As Bauer puts it bluntly: The human eye is not accurate enough. “If several people walk through a field to examine the development of the foliage, they usually get very similar results, but there are still small differences.” Technology is always objective and helps to eliminate these differences – and the advantage of speed is: “No one can assess such vast areas with such unquestionable objectivity.” Despite drones and software, plant breeders are still indispensable. Above all, the measurements need to be calibrated: “Of course, for us humans, it is easy to distinguish between two beet or corn plants,” says Bauer. “At the same time, transferring this knowledge to machines is a laborious task.” An example: The sunlight is particularly low in the morning and evening over the fields, and their light is then slightly redder than at noon. At 12 o’clock, however, the sun is very high in the sky and the proportion of blue light is higher. If there is dust on the leaves in the morning on dry days, but a shower in the afternoon washes it away, the appearance of the plants will change again within a day. Or the shape of the shadows differs in the morning and at noon. “We need to take all of this into account and make adjustments,” Bauer says. “Only then can we accurately recognize the condition of plants and leaf diseases.”

People are also vital to the evaluation and use of results. After returning from the field, drone pilot Burkhardt feeds the images into the analysis software. Combines hundreds of images into one large image. Delicate green, red, and blue lines run across the virtual field that appears on the screen. The group then discusses the data: What is the average leaf color? What area do the plants cover? And what does this mean for further breeding work? The goal here is to identify concrete successes and challenges. KWS’s interdisciplinary working group on drone images employs a number of image analysis experts. Physicist Christoph Bauer leads the group. Their staff and technologies are used at breeding stations around the world and have already helped gather a lot of positive experiences: “We have joined forces with the input of breeders, biologists and engineers,” says Bauer. “That was the reason for our joint success in analyzing the data.”

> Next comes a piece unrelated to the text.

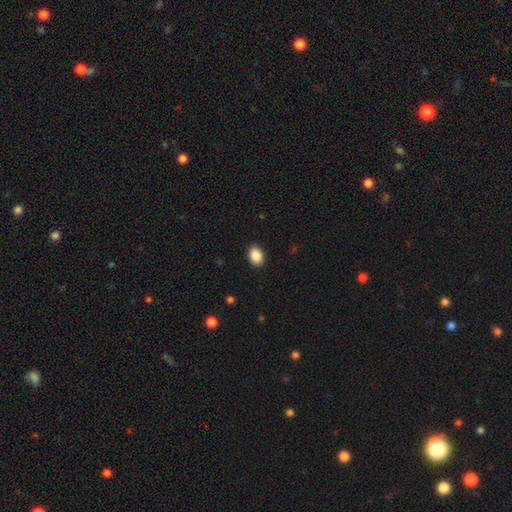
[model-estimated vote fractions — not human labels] smooth-or-featured: smooth: 89% | star or artifact: 8% | featured or disk: 3%
  how-rounded: in between: 81% | round: 18% | cigar-shaped: 1%
  merging: none: 90% | minor disturbance: 7% | major disturbance: 2% | merger: 1%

Plant breeders should continue to work in the field: They should check the conditions of field measurements and draw conclusions for breeding based on their personal observations. “We never make people redundant,” Christoph Bauer adds. “But the technology developed will help people make breeding decisions.” Drones are flying over more and more farms. Precision farming helps protect deer and moles from harvesters, detect impending drought at an early stage, and map mole hikes as uneven soil to draw conclusions about potential harvest losses. KWS continuously optimizes the complex system of drones, sensors, software, image recognition systems and servers used in plant breeding.